2. Kegiatan peningkatan Penjajaran adalah
a. Meminimalisir kerusakan dan kehilangan koleksi
b. Tersimpannya koleksi di rak sesuai aturan
c. Memudahkan temu kembali koleksi.
D. SASARAN
1. Kegiatan peningkatan registrasi karya cetak dan karya rekam
Target kegiatan registrasi karya cetak dan karya rekam tahun 2024 sejumlah 100.000 Eksemplar
Adapun capaian jumlah target tersebut diperoleh dari :
a.

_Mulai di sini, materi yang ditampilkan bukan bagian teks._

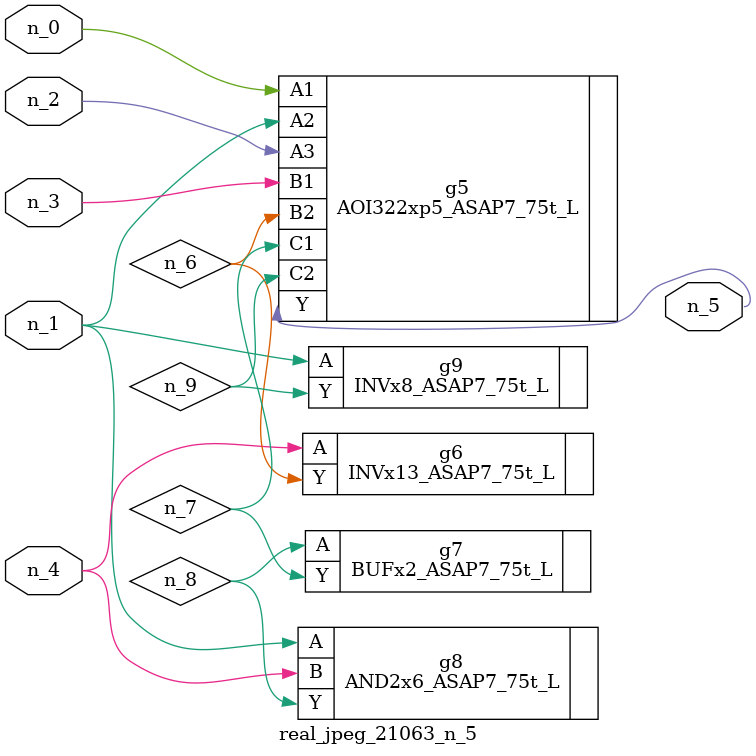
<source format=v>
module real_jpeg_21063_n_5 (n_4, n_0, n_1, n_2, n_3, n_5);

input n_4;
input n_0;
input n_1;
input n_2;
input n_3;

output n_5;

wire n_8;
wire n_6;
wire n_7;
wire n_9;

AOI322xp5_ASAP7_75t_L g5 ( 
.A1(n_0),
.A2(n_1),
.A3(n_2),
.B1(n_3),
.B2(n_6),
.C1(n_7),
.C2(n_9),
.Y(n_5)
);

AND2x6_ASAP7_75t_L g8 ( 
.A(n_1),
.B(n_4),
.Y(n_8)
);

INVx8_ASAP7_75t_L g9 ( 
.A(n_1),
.Y(n_9)
);

INVx13_ASAP7_75t_L g6 ( 
.A(n_4),
.Y(n_6)
);

BUFx2_ASAP7_75t_L g7 ( 
.A(n_8),
.Y(n_7)
);


endmodule
</source>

Sejumlah 30.000 eksemplar. Jumlah ini merupakan pekerjaan tertunda dari kegiatan registrasi
tahun 2023, dimana sasaran kegiatan registrasi karya cetak secara keseluruhan pada tahun 2023
tersebut sebanyak 251.000 eksemplar, yang berhasil di kerjakan tim registrasi sebanyak 120.000
eksemplar dan terselesaikan melalui tender sebanyak 101.000 eksemplar.
b. Sejumlah 70.000 eksemplar. Jumlah ini merupakan sebagian sasaran kegiatan registrasi pada
tahun 2024 secara keseluruhan sejumlah 212.000 Eksemplar, dimana target yang akan dikerjakan
tim registrasi sejumlah 142.000 eksemplar.
2. Kegiatan peningkatan Penjajaran:
Sasaran kegiatan penjajaran adalah terselesaikannya penjajaran koleksi karya cetak berupa buku atau
monograf dan literatur kelabu dengan target sasaran 1 paket atau 40.000 eksemplar, sebagai berikut:
No Uraian Kegiatan Volume
(Eks)
1 Mengelompokan perjenis koleksi (monograf)
2 Menempelkan range nomor deposit secara urut pada masing-
masing ambal setiap rak berdasarkan tahun terbit
3 Mengelompokan koleksi per tahun terbit
40.000 Eks
4 Masing-masing tahun terbit dikelompokan kembali
berdasarkan nomor satuan, puluhan, ratusan dan ribuan
5 Menjajarkan koleksi di rak sesuai range nomor yang telah
ditentukan per tahun terbit
E. NAMA KEGIATAN
Adapun nama kegiatan ini adalah PENINGKATAN KUALITAS PENGELOLAAN KCKR untuk Tahun
Anggaran 2024, pada Direktorat Deposit dan Pengembangan Koleksi Perpustakaan , Deputi Bidang
Pengembangan Bahan Pustaka dan Jasa Informasi, Perpustakaan Nasional Republik Indonesia.
F. PENERIMA MANFAAT
Penerima manfaat dari kegiatan peningkatan kualitas pengelolaan KCKR adalah:
a. Pelaksana simpan atau pengelola KCKR.
b. Pelaksana Serah, yaitu Penerbit, Lembaga Negara, Kementerian, Lembaga Pemerintah non
Kementerian, Perguruan Tinggi, Pemerintah Daerah, dan Dewan Perwakilan Daerah.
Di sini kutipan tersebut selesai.